Denuncias sobre inmigración y minorías
HRW destaca redadas «innecesariamente violentas y abusivas» para detener a inmigrantes, con dos muertes de manifestantes en Minneapolis. La Administración revocó directrices que protegían lugares sensibles como escuelas. El informe acusa al gobierno de usar «clichés racistas» y crear chivos expiatorios basados en raza, limitando solicitudes de asilo y deportando a inmigrantes, principalmente negros y latinos, violando su derecho al debido proceso. 32 personas murieron en 2025 bajo custodia del Servicio de Inmigración y Control de Aduanas (ICE).
Políticas internas y retrocesos en derechos
El documento subraya un «marcado giro hacia el autoritarismo», con el despliegue de la Guardia Nacional y represalias contra enemigos políticos. Trump eliminó programas federales de diversidad, equidad e inclusión (DEI) en su primer día. Se han ejecutado 47 personas y se mantiene una alta tasa de encarcelamiento juvenil.
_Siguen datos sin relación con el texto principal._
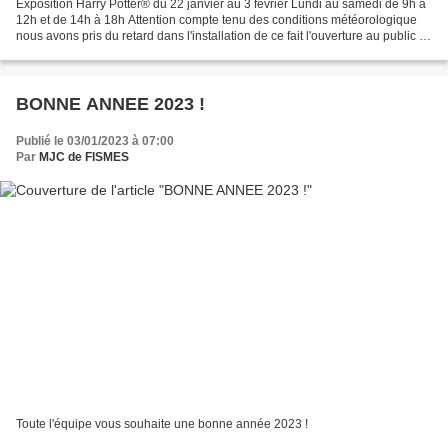
Exposition Harry Potter® du 22 janvier au 3 février Lundi au samedi de 9h à
12h et de 14h à 18h Attention compte tenu des conditions météorologique
nous avons pris du retard dans l'installation de ce fait l'ouverture au public se
fera à partir du lundi...
BONNE ANNEE 2023 !
Publié le 03/01/2023 à 07:00
Par
MJC de FISMES
Toute l'équipe vous souhaite une bonne année 2023 !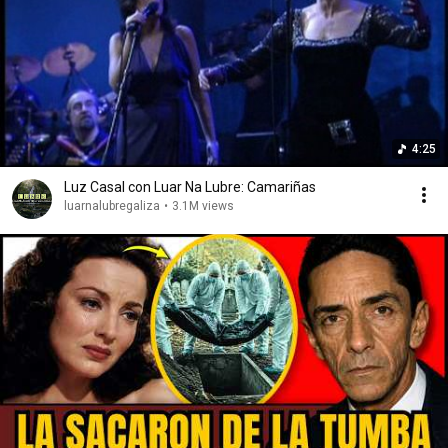
4:25
Luz Casal con Luar Na Lubre: Camariñas
luarnalubregaliza
•
3.1M views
Varios estados han restringido derechos sexuales y reproductivos y más de la mitad prohíben la atención médica de afirmación de género para menores.
Antecedentes de un año de políticas
El informe anual de HRW subraya que el año transcurrido desde que Donald Trump retornó al poder ha estado marcado por un «flagrante desprecio por los derechos humanosviolaciones atroces» en ámbitos como el trato a inmigrantes, minorías y retrocesos en política medioambiental.
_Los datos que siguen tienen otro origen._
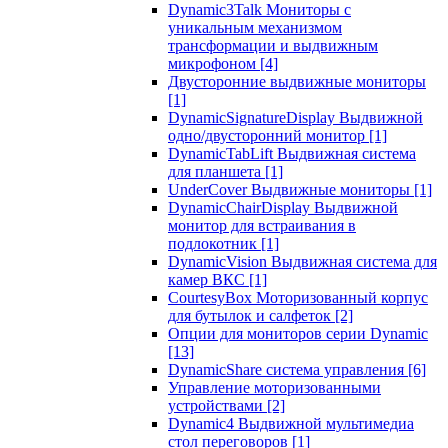
Dynamic3Talk Мониторы с
уникальным механизмом
трансформации и выдвижным
микрофоном
[4]
Двусторонние выдвижные мониторы
[1]
DynamicSignatureDisplay Выдвижной
одно/двусторонний монитор
[1]
DynamicTabLift Выдвижная система
для планшета
[1]
UnderCover Выдвижные мониторы
[1]
DynamicChairDisplay Выдвижной
монитор для встраивания в
подлокотник
[1]
DynamicVision Выдвижная система для
камер ВКС
[1]
CourtesyBox Моторизованный корпус
для бутылок и салфеток
[2]
Опции для мониторов серии Dynamic
[13]
DynamicShare система управления
[6]
Управление моторизованными
устройствами
[2]
Dynamic4 Выдвижной мультимедиа
стол переговоров
[1]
Cierre e implicaciones internacionales
En política exterior, la Administración amplió sanciones contra la Corte Penal Internacional (CPI) y se retiró de instituciones como el Consejo de Derechos Humanos de la ONU. Los bombardeos en el Caribe y el Pacífico contra lanchas sospechosas dejaron más de 120 muertos, actos que HRW califica de «ejecuciones extrajudiciales flagrantemente ilegales». Además, se liquidó casi toda la ayuda exterior al desmantelar la agencia USAID.